> _Selected text_
···

Maiden flight of Osoaviakhim-1 and USSR-1 was planned on September 30, 1933 from the same Air Forces airfield in Kuntsevo (earlier, USSR-1 failed to lift off due to a "heavy load of moisture").[14] The military, as the hosts of the site,[8] were the first to fly. USSR-1 with Prokofiev, Godunov and Ernst Birnbaum on board lifted off at 8:40 Moscow Time, reached an altitude of 18,800 metres (61,700 ft)[15] at 14:45 and landed safely around 17:00. Their altitude record, although not recognized by FAI,[16] was publicized worldwide.[17] Flight of Osoaviakhim-1, scheduled to take off later than USSR-1, was cancelled due to unexpected strong winds.

Launches in later autumn and winter was deemed impractical and dangerous, and the balloons were disassembled for winter storage. Fedoseenko, expecting that delicate fabrics and gondola would not survive it,[7][8] proposed a winter launch, and received a go-ahead for it. They missed the first launch window in the end of December; the next streak of good weather was expected in the end of January, coincident with the 17th Congress of the Communist Party, and thus attracting the focus of communist propaganda.[3]

January 9, 1934 Defence Commissar Kliment Voroshilov requested Stalin's approval of the winter launch, specifically noting that it would be kept secret until the altitude record was set.[18] On January 11 Politburo approved the launch;[18] secrecy concerns were discarded and the flight was publicized in advance.

On January 23 the envelope was partially inflated and properly tested for leaks at a rubber factory in Khamovniki. Gondola and ballast release hardware were also rigorously tested and declared to be in order.[18] On January 28 Osoaviakhim-1 and its crew arrived at the Air Forces field in Kuntsevo. The next day was filled with publicity interviews, meetings and committees extending beyond midnight.[7]

Fatal flight

Osoaviakhim-1 crew boarding the fatal flight. Note the rope basket woven around the gondola.

···

> _Provided material_
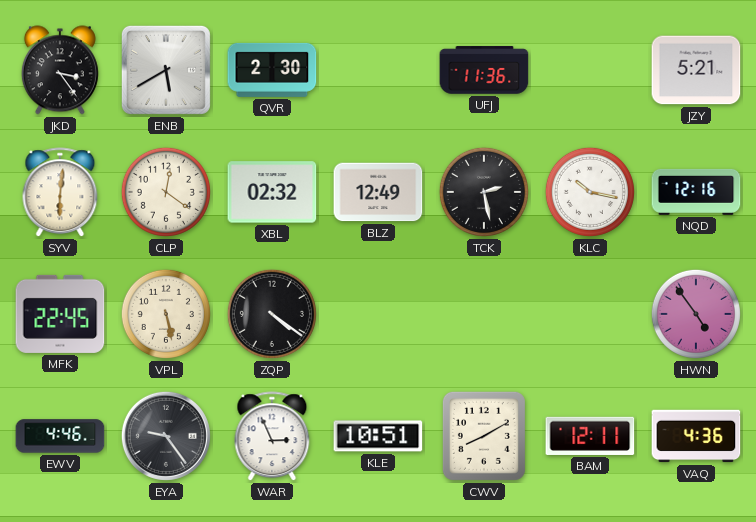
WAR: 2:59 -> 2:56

···

> _Task to complete_
Answer these from the balloon text:
(a) What altitude did USSR-1 reach?
(b) Who asked for Stalin's approval of the winter launch?
(c) Where was the envelope tested for leaks on January 23?
You won't need the listing here.

> _Response for this exercise_
(a) 18,800 metres (61,700 ft)
(b) Defence Commissar Kliment Voroshilov
(c) At a rubber factory in Khamovniki